Si le début de saison était passable, plutôt agréable mais relativement simple, la montée en puissance se fait à partir de l'épisode quatre - et jusqu'au huitième, la montée en qualité est assez incroyable, puisque l'épisode huit est en soit une perfection : un stand-alone en parfaite adéquation avec le reste de la série, une méditation sur la religion et une étude en profondeur de ses personnages (Ragnar et le Prêtre en particulier), un épisode grandiose qui, à la mesure du show, tend à prouver la qualité plastique indéniable, le réel travail des décors et d'une série qui s'est vu doter d'une très grande mise en scène. On sait dès le départ où Hirst nous emmène - ou plutôt on sait qu'il connaît le chemin à emprunter, et ce malgré des gros rebondissements très risqués tout le long. Si le dernier épisode est un peu en-dessous et tend d'avantage à tisser des liens qui ammèneront la seconde saison, Vikings est une grosse surprise.

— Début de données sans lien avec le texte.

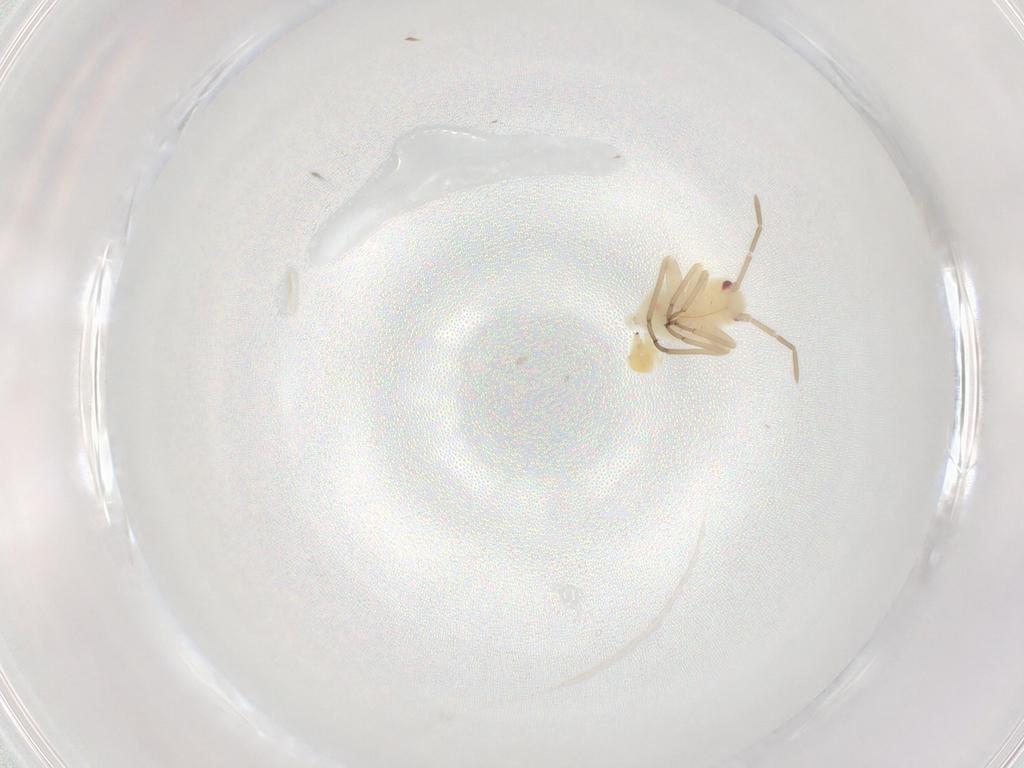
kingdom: Animalia
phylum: Arthropoda
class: Insecta
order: Hemiptera
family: Miridae
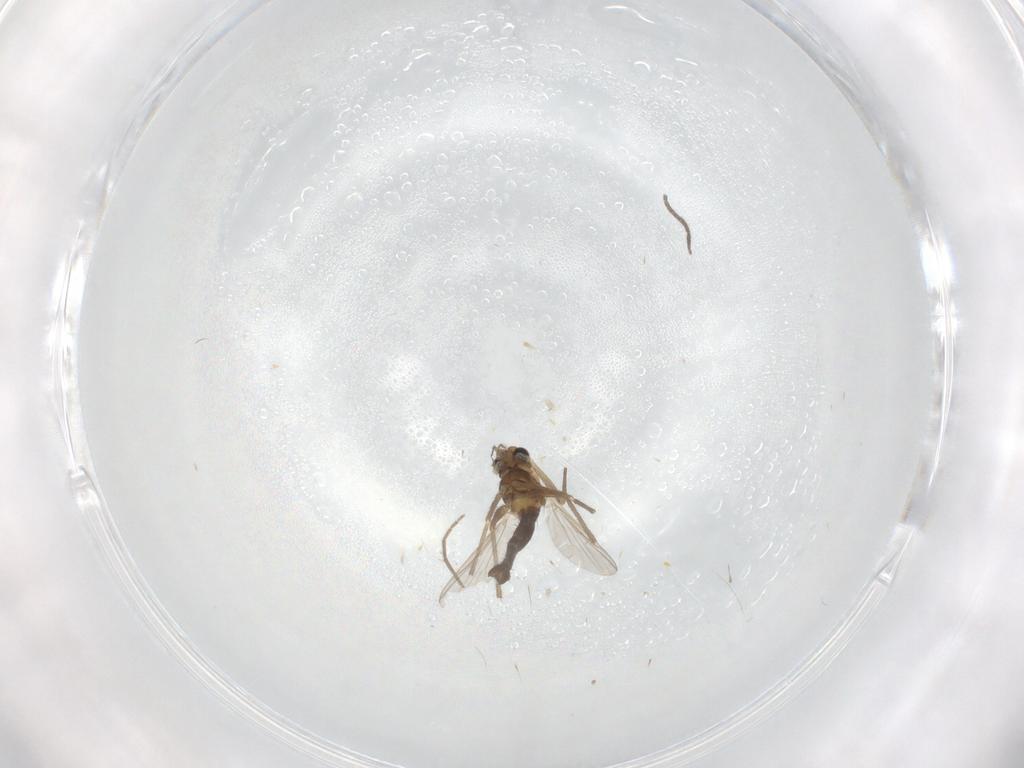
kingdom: Animalia
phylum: Arthropoda
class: Insecta
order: Diptera
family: Chironomidae
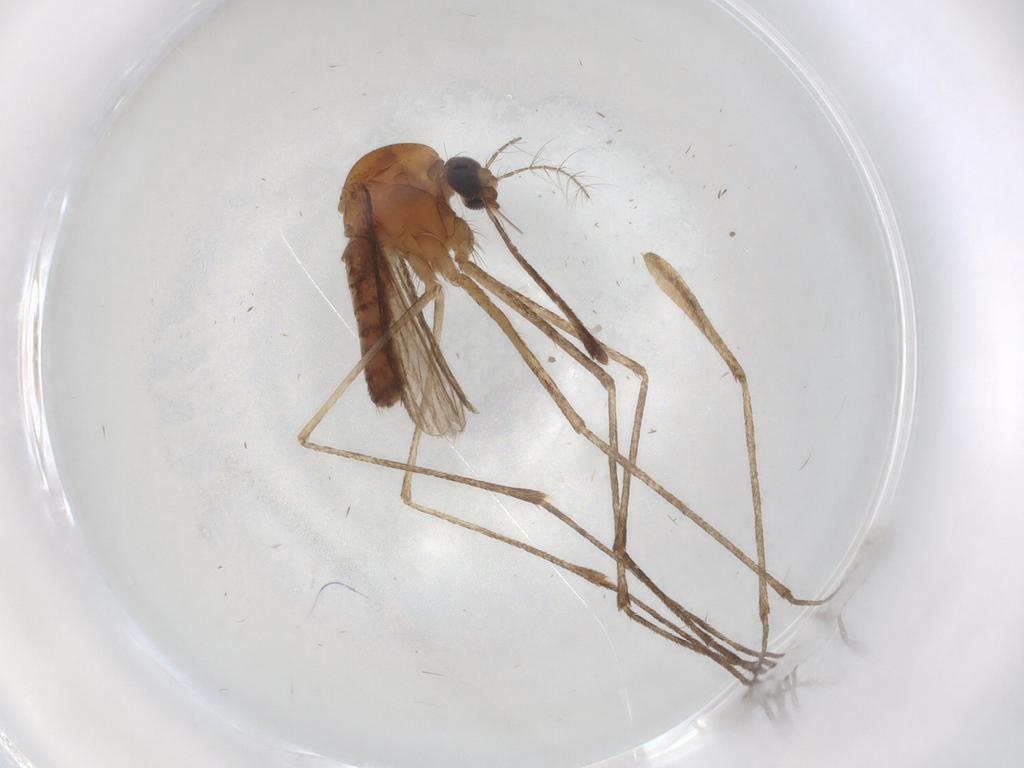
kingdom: Animalia
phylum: Arthropoda
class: Insecta
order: Diptera
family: Culicidae
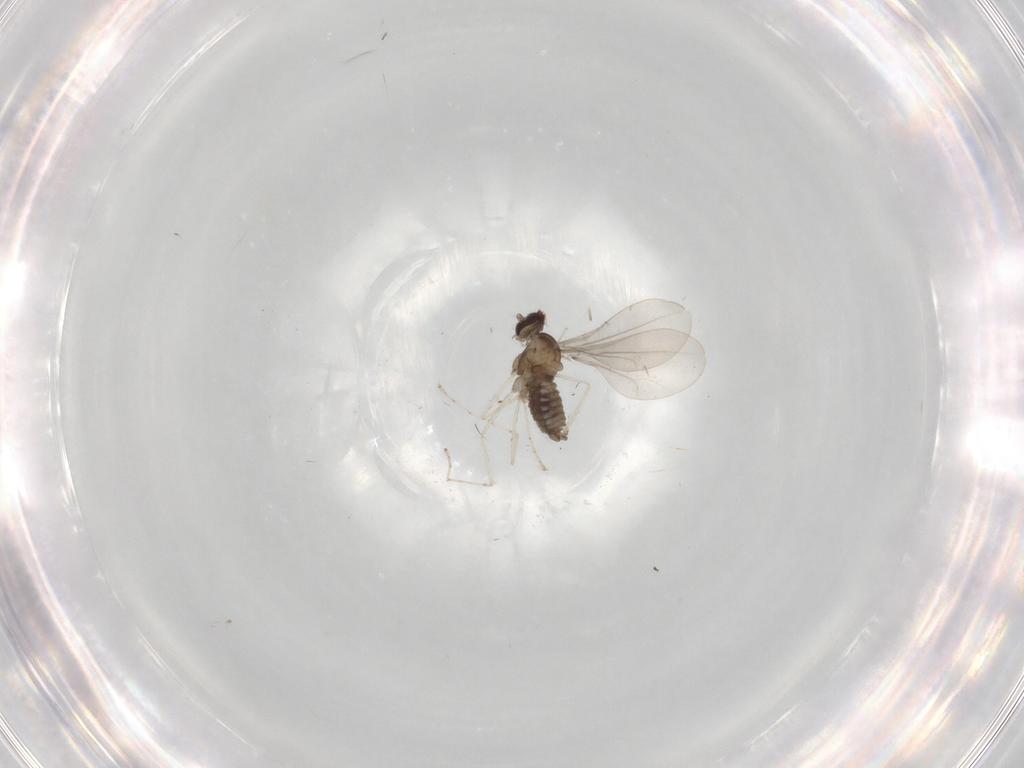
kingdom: Animalia
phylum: Arthropoda
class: Insecta
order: Diptera
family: Cecidomyiidae
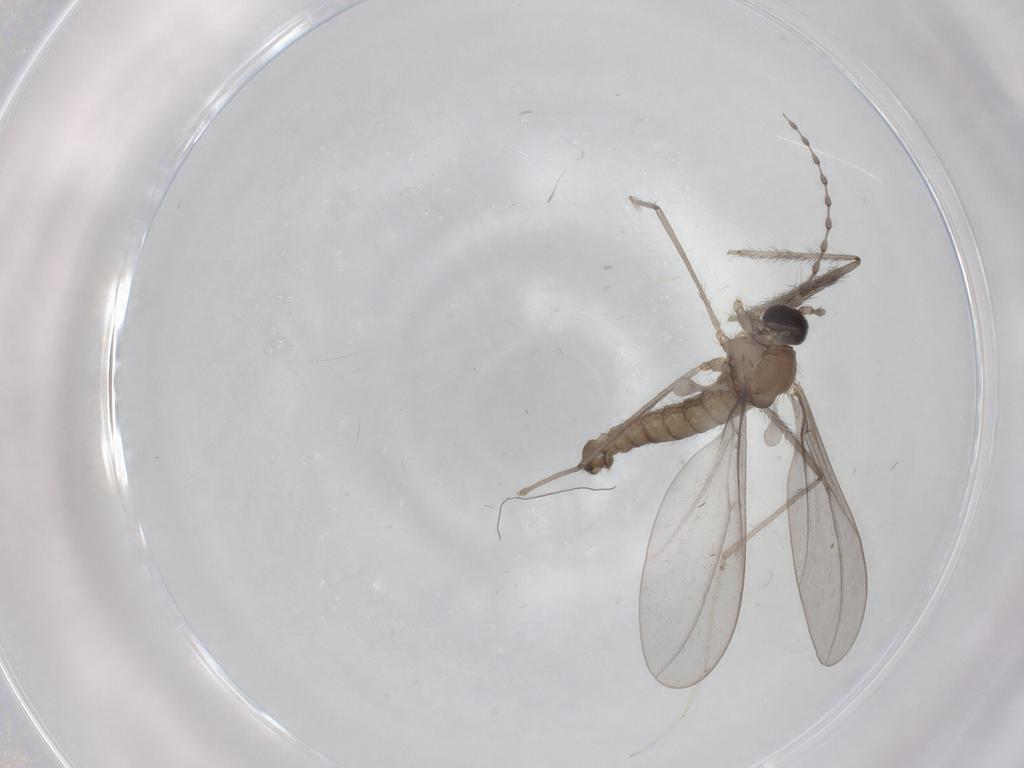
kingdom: Animalia
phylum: Arthropoda
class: Insecta
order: Diptera
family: Cecidomyiidae
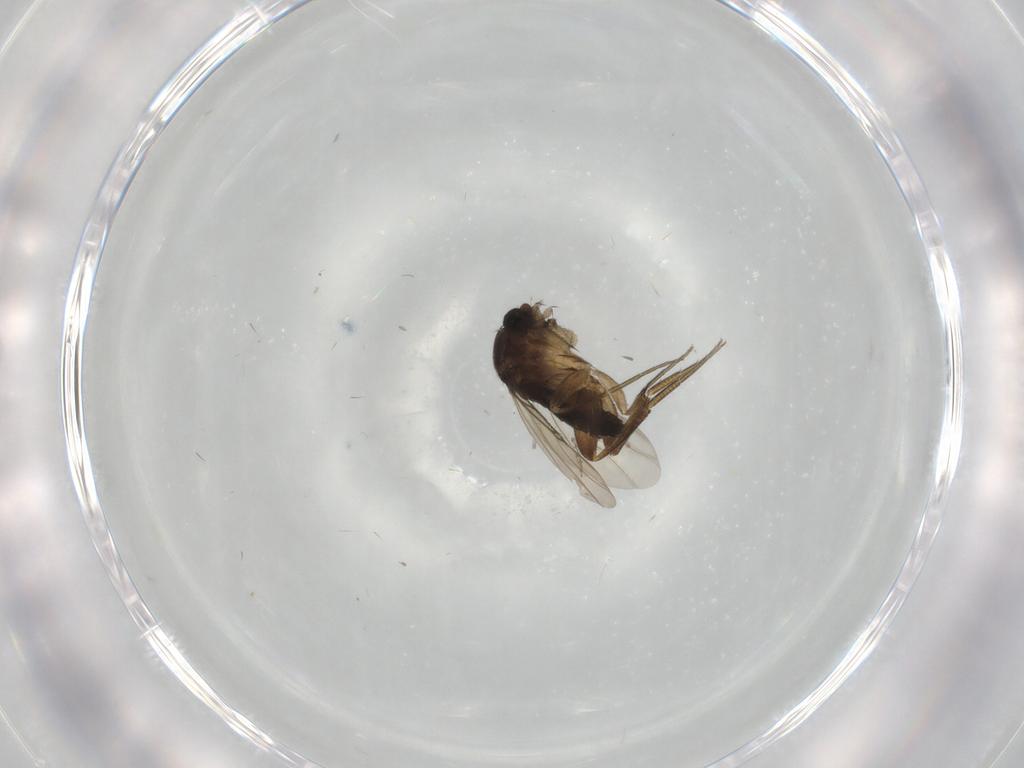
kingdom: Animalia
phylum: Arthropoda
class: Insecta
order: Diptera
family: Phoridae
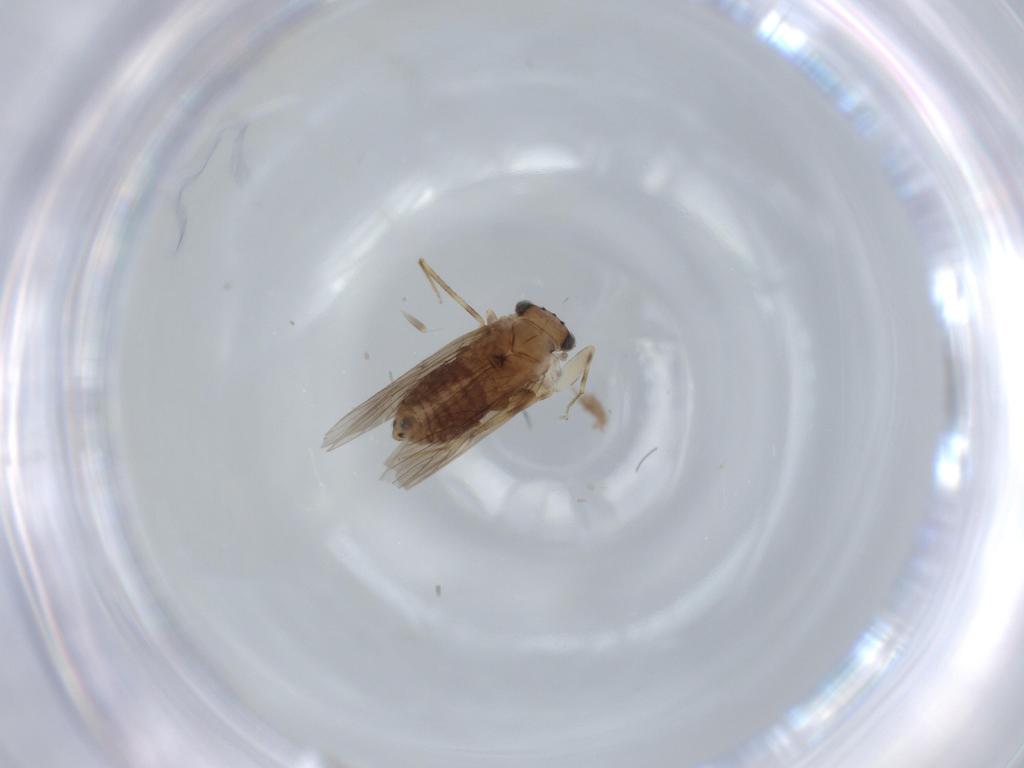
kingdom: Animalia
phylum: Arthropoda
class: Insecta
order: Psocodea
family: Lepidopsocidae
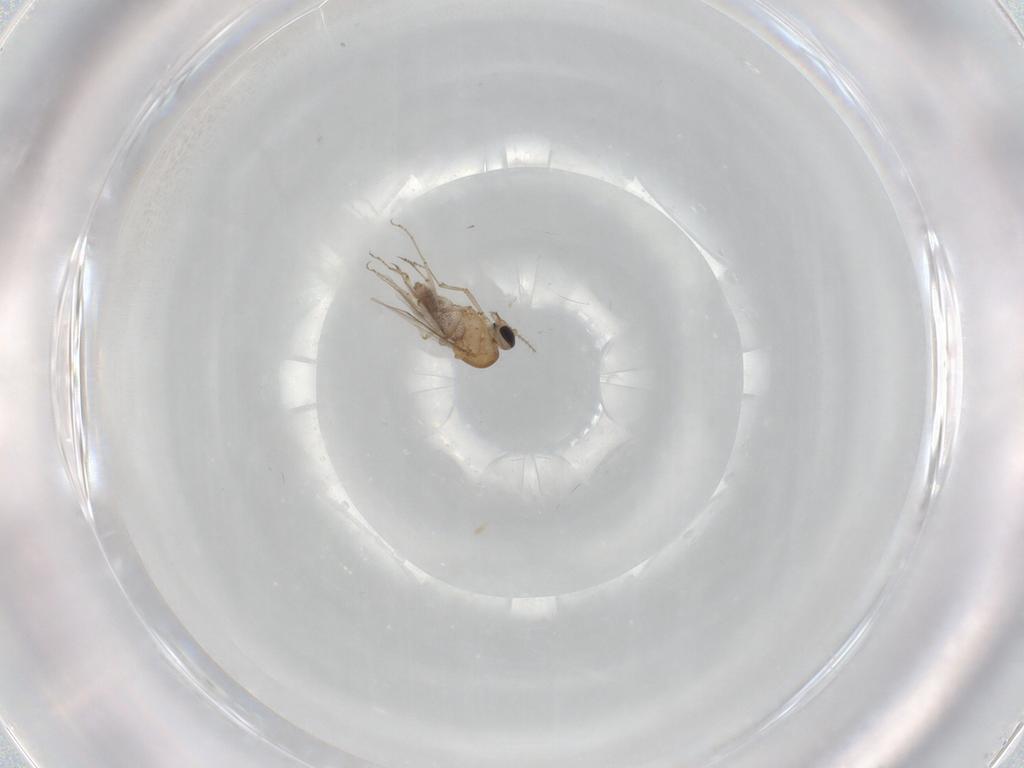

La révélation du show, c'est sans contestes George Blagden, vaguement aperçu dans Les Misérables mais dont le reste de la carrière se limite à une figuration dans La Colère des Titans - son personnage est le plus intéressant de la série, un prêtre enlevé de son monastère, poursuivi par sa propre religion et découvrant pourtant les coutumes, un peu comme nous, sauvages mais fascinantes des vikings. Sa relation avec l'ensembles des autres personnages est fascinante, ses tourments d'une grande intelligence, et sa place, notamment dans l'épisode huit où il occupe le premier rôle, dans le déroulement du scénario d'une force assez évocatrice des coup de punch de la série de Hirst.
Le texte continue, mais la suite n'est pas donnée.